Text excerpt -
----------------

California
California,
most populous state in the United States, located in the Far West; bordered by
Oregon (N), Nevada and, across the Colorado River, Arizona (E), Mexico (S), and
the Pacific Ocean (W).
Facts
and Figures
Area, 158,693
sq mi (411,015 sq km). Pop. (2000) 33,871,648, a 13.8% increase since
the 1990 census. Capital, Sacramento. Largest city, Los Angeles. Statehood,
Sept. 9, 1850 (31st state). Highest pt., Mt. Whitney, 14,491 ft (4,417
m); lowest pt., Death Valley, 282 ft (86 m) below sea level. Nickname,
Golden State. Motto, Eureka [I Have Found It]. State bird,
California valley quail. State flower, golden poppy. State tree,
California redwood. Abbr., Calif.; CA
Geography
Ranking
third among the U.S. states in area, California has a diverse topography and
climate. A series of low mountains known as the Coast Ranges extends
along the 1,200-mi (1,930-km) coast. The region from Point Arena, N of San
Francisco, to the southern part of the state is subject to tremors and
sometimes to severe earthquakes caused by tectonic stress along the San Andreas fault.
The Coast Ranges receive heavy rainfall in the north, where the giant
cathedrallike redwood forests prevail, but the climate of these mountains is
considerably drier in S California, and S of the Golden Gate no
major rivers reach the ocean. Behind the coastal ranges in central California
lies the great Central
Valley, a long alluvial valley drained by the Sacramento
and San
Joaquin rivers. In the southeast lie vast wastelands, notably the Mojave Desert,
site of Joshua Tree National Park.
Rising
as an almost impenetrable granite barrier E of the Central Valley is the Sierra Nevada
range, which includes Mt. Whitney,
Kings Canyon National Park, Sequoia National
Park, and Yosemite
National Park. The Cascade Range,
the northern continuation of the Sierra Nevada, includes Lassen Volcanic
National Park. Lying E of the S Sierra Nevada is Death Valley
National Park.

----------------

Can you write out the passage of the California article starting at "The Coast Ranges receive" and ending at "Tree National Park."? The entries have no connection to the California article.

Saved data entries

----------------

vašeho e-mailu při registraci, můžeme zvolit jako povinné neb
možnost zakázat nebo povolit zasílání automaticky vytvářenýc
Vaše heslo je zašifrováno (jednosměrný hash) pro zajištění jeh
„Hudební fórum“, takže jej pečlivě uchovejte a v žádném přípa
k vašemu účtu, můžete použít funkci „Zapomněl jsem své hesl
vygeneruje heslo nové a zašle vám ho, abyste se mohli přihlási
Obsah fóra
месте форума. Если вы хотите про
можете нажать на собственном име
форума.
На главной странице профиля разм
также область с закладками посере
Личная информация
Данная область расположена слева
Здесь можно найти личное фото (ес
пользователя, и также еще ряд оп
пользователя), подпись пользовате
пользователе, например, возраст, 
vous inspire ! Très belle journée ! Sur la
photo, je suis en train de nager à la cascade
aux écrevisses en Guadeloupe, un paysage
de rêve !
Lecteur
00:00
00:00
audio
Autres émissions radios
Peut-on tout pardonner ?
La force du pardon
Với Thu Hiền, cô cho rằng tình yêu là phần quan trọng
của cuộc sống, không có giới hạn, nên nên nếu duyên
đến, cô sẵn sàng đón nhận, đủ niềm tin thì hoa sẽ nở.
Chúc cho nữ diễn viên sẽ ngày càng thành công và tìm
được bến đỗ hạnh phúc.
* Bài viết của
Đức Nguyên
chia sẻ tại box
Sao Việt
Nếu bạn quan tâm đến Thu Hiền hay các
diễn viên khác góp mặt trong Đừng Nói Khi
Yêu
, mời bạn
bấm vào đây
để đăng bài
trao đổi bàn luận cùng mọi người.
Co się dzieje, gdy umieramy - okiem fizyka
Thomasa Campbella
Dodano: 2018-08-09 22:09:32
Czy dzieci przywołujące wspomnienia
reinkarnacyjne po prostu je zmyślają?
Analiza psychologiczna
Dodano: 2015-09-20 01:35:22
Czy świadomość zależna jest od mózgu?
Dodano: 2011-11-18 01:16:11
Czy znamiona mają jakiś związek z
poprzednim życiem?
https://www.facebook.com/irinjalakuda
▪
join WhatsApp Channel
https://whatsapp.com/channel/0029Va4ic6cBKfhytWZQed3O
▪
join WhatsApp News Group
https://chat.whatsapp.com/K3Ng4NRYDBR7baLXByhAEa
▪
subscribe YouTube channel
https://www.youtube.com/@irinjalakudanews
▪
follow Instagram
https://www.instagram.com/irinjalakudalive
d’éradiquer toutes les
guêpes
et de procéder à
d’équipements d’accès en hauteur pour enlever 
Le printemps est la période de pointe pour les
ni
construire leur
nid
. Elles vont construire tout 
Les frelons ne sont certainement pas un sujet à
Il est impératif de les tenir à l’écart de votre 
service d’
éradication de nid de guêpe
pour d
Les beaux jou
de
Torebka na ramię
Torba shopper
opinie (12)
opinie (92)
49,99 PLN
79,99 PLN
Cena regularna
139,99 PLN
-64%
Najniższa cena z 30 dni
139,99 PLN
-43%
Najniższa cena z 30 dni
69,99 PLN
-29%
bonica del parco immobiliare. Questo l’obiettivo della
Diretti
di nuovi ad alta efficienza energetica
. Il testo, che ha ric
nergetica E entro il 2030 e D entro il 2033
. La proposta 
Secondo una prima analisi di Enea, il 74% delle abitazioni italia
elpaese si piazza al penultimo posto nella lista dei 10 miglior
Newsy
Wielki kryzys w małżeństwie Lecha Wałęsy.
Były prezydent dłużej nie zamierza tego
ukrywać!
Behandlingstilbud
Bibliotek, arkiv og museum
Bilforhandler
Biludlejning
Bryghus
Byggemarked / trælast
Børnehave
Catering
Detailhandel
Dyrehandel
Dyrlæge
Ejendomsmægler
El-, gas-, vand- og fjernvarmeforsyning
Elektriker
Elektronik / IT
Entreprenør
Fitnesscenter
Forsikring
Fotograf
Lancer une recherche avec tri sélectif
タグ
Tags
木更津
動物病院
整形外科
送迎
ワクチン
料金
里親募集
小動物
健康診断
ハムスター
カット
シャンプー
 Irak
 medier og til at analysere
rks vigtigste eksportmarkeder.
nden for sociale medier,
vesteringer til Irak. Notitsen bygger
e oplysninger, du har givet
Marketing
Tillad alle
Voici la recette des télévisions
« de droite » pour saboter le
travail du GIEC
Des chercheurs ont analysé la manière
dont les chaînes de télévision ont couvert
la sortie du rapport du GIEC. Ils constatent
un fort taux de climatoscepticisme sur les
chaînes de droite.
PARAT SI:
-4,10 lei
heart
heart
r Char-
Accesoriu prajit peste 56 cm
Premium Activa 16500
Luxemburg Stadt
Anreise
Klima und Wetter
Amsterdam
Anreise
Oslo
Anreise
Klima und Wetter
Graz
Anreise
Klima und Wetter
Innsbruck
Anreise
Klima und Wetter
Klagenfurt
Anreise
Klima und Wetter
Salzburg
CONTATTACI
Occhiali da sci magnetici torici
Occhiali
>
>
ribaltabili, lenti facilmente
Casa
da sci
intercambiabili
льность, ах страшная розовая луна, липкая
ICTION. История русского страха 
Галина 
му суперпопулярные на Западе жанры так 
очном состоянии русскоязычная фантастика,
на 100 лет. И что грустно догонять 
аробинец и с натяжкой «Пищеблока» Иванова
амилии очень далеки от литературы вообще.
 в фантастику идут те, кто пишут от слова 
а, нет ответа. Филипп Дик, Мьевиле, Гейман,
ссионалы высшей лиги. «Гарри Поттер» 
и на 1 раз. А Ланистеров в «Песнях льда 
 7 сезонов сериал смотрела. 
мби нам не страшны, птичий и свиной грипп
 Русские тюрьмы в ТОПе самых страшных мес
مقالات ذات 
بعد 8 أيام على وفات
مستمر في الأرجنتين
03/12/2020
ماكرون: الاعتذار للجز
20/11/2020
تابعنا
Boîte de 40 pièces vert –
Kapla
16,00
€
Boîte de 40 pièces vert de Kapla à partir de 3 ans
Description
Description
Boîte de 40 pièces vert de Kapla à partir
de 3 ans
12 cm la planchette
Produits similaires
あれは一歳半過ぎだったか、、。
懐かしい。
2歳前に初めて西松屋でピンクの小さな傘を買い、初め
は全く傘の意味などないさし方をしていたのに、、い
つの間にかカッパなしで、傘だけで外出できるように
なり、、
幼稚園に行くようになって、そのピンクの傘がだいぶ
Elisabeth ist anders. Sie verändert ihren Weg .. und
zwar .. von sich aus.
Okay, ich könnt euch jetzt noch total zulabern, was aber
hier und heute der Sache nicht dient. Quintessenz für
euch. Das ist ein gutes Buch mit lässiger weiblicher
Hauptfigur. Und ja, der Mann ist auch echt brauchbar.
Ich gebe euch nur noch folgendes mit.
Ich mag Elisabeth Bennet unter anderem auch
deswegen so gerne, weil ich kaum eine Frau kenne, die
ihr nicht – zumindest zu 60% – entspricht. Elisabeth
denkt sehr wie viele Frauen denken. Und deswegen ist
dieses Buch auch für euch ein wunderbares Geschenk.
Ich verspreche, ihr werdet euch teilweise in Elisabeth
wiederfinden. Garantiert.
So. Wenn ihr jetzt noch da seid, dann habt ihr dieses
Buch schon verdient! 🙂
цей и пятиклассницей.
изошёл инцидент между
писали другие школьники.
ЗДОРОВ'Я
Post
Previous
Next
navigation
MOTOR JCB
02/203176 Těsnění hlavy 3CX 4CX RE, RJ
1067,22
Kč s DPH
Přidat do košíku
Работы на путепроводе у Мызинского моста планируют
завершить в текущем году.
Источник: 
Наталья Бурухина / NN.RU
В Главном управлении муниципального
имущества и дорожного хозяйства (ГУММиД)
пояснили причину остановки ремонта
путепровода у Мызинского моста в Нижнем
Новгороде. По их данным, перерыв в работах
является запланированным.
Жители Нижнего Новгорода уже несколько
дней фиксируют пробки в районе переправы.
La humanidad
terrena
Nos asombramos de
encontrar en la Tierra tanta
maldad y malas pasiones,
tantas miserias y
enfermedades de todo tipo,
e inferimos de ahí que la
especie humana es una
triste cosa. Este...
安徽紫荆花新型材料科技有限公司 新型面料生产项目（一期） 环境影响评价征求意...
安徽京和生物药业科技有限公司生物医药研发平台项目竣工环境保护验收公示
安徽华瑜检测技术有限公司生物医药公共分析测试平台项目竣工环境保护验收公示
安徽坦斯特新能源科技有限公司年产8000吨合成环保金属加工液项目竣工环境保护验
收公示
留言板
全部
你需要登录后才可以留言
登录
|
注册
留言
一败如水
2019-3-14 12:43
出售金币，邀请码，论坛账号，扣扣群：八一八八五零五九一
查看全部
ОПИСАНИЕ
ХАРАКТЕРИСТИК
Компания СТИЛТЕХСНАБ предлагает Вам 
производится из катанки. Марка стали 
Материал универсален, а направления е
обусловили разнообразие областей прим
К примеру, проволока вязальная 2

----------------

Response to the exercise -
The Coast Ranges receive heavy rainfall in the north, where the giant
cathedrallike redwood forests prevail, but the climate of these mountains is
considerably drier in S California, and S of the Golden Gate no
major rivers reach the ocean. Behind the coastal ranges in central California
lies the great Central
Valley, a long alluvial valley drained by the Sacramento
and San
Joaquin rivers. In the southeast lie vast wastelands, notably the Mojave Desert,
site of Joshua Tree National Park.